Standing between you and whatever you just ordered online is a series of numbers. It alphanumeric, starting with “1Z” and it’s really long. You have no idea what it stands for, where to type it in or when you’re getting your package. Sound familiar? Yeah, it’s a UPS tracking number.
We all know that the UPS service assigns a package identifier number to all of its packages. But, what exactly is that tracking code? What do the numbers and barcode printed on the shipping labels by the Postal Service even tell us?
That 18 digit sequence of numbers actually holds a lot of additional information needed for your package to make it to the right place. Standard domestic United States packages usually have the same type of UPS tracking code. While there are several others, the most common UPS tracking code is the format “1Z aaa aaa bb cccc ccc d”.
The First Set of Characters
The 1Z means represents which tracking code it is. The IZ means that the parcel is a standard domestic package.
The Second and Third Set of Characters
Both sets of the following “aaa aaa” sequence are representative of the account number of the shipper. Assigned by UPS, this helps billing.

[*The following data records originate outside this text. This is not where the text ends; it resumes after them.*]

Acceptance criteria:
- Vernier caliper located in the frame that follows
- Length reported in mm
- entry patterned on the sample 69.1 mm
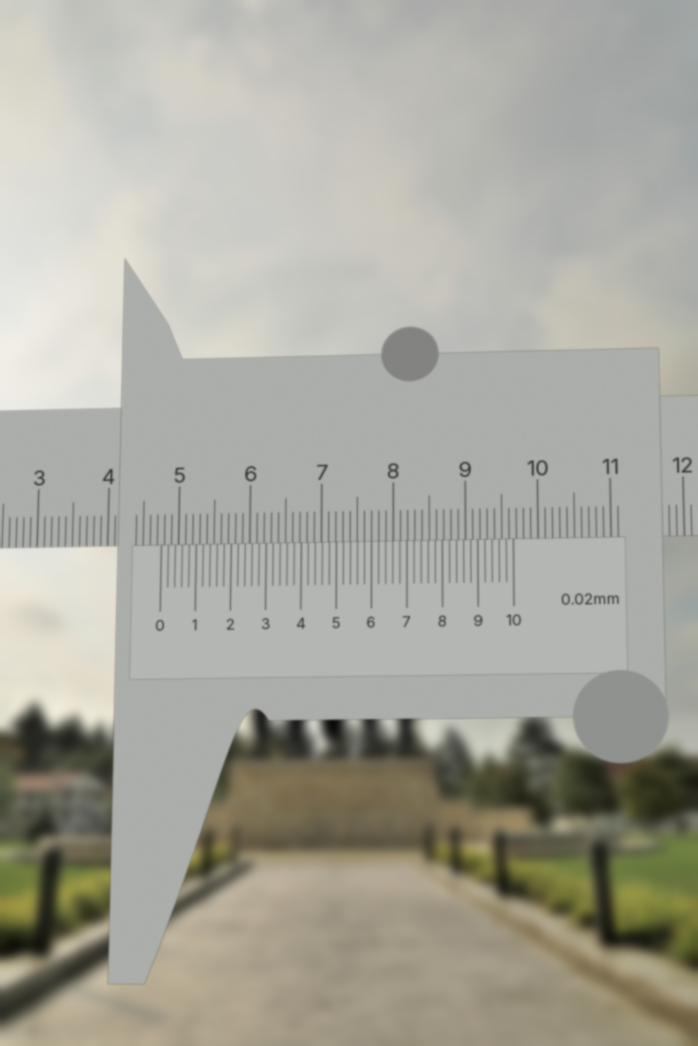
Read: 47.6 mm
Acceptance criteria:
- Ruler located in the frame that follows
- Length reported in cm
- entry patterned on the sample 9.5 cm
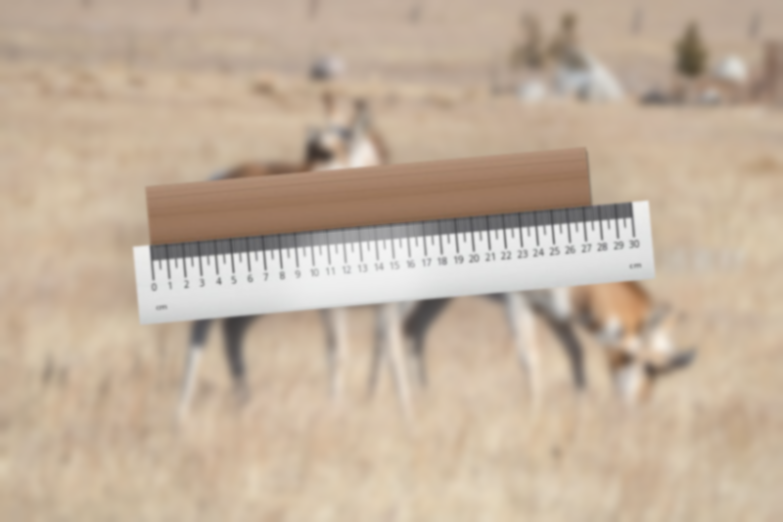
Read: 27.5 cm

“Bb” is the service code. It tells the shipping method of a package. An example of a few other service codes are:
- 01 = UPS Next Day Air
- 02 = UPS Second-Day Air
- 03 = UPS Ground
- 12= UPS Three-Day Select
The Seven Set of Characters
The next seven characters “cccc ccc” is the customizable package identifier. The shipper uses this number to recognize the package. Most often, a truncated invoice number is used.
The Final set Characters
The lone “d” at the end of the UPS tracking number is the check digit. It’s used to verify the characters in the ID number were correct in addition to detecting errors. Check digits can also be found in various other numeric sequences like ISBN numbers and bank accounts. They are determined at random by an algorithm.
So, now you know. Now you can refresh that page with at least the knowledge of what the tracking numbers mean.